Companies that would benefit from an increase in household wealth and spending are increasingly falling out of favor with professional investors. And the pace picked up as the tax bill moved through Congress, and on to the president. According to a Bank of America survey of investors released on Tuesday, active mutual funds managers were yanking their money from consumer stocks at a faster pace in the past few months than any other sector in the market. Non-index mutual fund managers now have their lowest exposure to discretionary consumer stocks since the middle of 2015. For consumer staple stocks, the exposure is the lowest since 2009.

Less of a Staple

Mutual funds have been lightening up their holdings of basic consumers stocks

Source: Bank of America Merrill Lynch

This seems like an odd time for investors to lose faith.  The unemployment rate at 4.1 percent is the lowest in nearly two decades. There are some signs of distress in credit card and car loans, as well as student debt. But it’s minor compared with the financial crisis. And employers, especially in areas where the jobless rate is below the national average, are finally starting to hand out raises. On top of that, of course, is the tax bill, which Trump promises will boost both pre- and post-tax wages — first as companies use their tax savings to increase salaries, and second from higher take-home pay. 

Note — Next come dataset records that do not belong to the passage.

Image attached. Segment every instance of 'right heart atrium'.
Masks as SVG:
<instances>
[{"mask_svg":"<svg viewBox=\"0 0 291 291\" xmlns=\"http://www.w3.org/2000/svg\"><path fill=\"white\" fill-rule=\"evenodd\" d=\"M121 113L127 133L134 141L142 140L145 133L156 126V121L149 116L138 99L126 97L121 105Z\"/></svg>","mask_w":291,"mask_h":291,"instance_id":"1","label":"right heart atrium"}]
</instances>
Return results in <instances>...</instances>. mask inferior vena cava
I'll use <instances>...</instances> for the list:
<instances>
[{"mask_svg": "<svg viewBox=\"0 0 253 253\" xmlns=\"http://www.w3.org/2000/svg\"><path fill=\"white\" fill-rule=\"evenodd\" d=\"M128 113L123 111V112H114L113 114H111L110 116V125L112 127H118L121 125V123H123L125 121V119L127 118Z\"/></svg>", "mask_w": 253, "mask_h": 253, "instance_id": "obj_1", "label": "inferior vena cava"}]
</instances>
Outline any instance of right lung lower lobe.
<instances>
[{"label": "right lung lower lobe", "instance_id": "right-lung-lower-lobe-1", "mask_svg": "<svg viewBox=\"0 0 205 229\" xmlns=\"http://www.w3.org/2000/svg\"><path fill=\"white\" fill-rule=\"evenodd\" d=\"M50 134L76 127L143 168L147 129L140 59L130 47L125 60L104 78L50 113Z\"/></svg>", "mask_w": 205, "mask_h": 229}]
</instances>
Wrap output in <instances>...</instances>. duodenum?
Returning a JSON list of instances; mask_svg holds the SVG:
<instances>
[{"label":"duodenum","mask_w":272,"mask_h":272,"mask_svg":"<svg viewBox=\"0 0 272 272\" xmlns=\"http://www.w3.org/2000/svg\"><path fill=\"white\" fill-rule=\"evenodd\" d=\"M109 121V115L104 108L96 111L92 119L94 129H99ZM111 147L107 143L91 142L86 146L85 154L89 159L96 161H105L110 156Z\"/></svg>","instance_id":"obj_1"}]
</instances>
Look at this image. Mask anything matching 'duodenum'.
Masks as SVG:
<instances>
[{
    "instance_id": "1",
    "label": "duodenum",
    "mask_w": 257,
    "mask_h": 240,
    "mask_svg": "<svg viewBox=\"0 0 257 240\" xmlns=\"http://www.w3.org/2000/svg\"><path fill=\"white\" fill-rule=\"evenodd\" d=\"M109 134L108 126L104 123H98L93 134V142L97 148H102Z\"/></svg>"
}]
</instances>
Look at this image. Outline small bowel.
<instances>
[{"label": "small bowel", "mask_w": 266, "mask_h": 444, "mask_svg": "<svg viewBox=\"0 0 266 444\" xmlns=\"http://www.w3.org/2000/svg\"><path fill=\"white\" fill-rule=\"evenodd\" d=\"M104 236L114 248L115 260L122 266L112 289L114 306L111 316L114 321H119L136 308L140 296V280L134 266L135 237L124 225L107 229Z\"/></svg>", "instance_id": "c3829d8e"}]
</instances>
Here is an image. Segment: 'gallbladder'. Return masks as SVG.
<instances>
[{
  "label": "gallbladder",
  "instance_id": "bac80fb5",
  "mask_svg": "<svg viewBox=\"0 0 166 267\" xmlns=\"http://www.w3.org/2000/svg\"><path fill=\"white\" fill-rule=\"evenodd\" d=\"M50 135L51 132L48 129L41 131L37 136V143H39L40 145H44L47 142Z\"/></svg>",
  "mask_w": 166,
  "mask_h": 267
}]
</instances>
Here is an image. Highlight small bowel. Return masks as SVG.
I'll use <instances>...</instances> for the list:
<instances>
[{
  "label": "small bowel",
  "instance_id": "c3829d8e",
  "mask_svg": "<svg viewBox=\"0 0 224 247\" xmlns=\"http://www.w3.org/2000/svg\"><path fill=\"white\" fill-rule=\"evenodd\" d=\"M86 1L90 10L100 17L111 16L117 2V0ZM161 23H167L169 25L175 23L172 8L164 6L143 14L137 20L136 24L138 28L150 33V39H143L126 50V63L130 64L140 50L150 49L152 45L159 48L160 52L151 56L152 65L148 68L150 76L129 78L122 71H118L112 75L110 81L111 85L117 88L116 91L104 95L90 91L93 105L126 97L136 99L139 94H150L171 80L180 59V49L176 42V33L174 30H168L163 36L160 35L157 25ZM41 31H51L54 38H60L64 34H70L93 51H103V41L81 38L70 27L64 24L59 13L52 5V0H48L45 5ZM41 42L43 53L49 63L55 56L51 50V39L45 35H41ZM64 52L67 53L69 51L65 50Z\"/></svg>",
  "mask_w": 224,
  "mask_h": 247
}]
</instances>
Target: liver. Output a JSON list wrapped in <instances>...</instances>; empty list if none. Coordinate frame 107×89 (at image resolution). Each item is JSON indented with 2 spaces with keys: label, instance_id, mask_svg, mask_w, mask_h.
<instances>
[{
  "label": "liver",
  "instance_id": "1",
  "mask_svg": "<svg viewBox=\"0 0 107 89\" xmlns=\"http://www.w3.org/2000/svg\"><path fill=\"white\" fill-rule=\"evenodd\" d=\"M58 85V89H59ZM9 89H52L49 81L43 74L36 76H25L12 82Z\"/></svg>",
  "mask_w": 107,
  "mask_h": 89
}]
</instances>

Given all that, a reticence to invest in such staples as drugstores CVS Health Corp. and Walgreens Boots Alliance Inc. and food manufacturers Tyson Foods Inc. and Campbell Soup Co. can make some sense. Consumer staples  tend to underperform the market during improving economic times. That’s been the case lately, with the average consumer staple stock rising just 10 percent last year, versus 19 percent for the broader S&P 500. Strategist Jim Paulsen of Leuthold Weeden Capital Management in his outlook for 2018 said he would avoid consumer staples stocks, along with telecom and utilities as those sectors tend to do worse than the market when interest rates are rising.

Tax Surplus

Consumer staples companies are expected to be big beneficiaries of lower tax rates

Source: Bank of America Merrill Lynch

Nonetheless, a number of consumer staples stocks, including CVS and Walgreens, are some of the cheapest in the market, trading at 13 and 14 times this year’s earning expectations, respectively. And consumer staples companies are some of the highest tax payers among the S&P 500 companies, so they should benefit from the tax cut. The sector has seen the second-biggest boost, following financials, in analysts’ earnings expectations in the past month, much of that likely driven by the tax plan. But analysts have been upping their sales estimates for the sector as well, suggesting the companies are doing better aside from lower taxes.

Most Unloved

Consumer discretionary stocks owned by the fewest mutual funds

Source: Bank of America Merrill Lynch

Investor wariness of consumer discretionary stocks, which do tend to do better when the economy picks up, makes less sense. Among the most unloved in the sector, according to Bank of America, are Tiffany & Co., Macy’s Inc, and Ford Motor Co., all of which ought to benefit from fatter wallets. One explanation could be technological change. Inc. is disrupting traditional retailers, and every tech giant from Alphabet Inc. to Uber Technologies Inc., is taking on car makers.  But preliminary data shows that old-line retailers appear to have done better than expected this past holiday season, and Uber is in turmoil, as the Detroit manufacturers move to catch-up.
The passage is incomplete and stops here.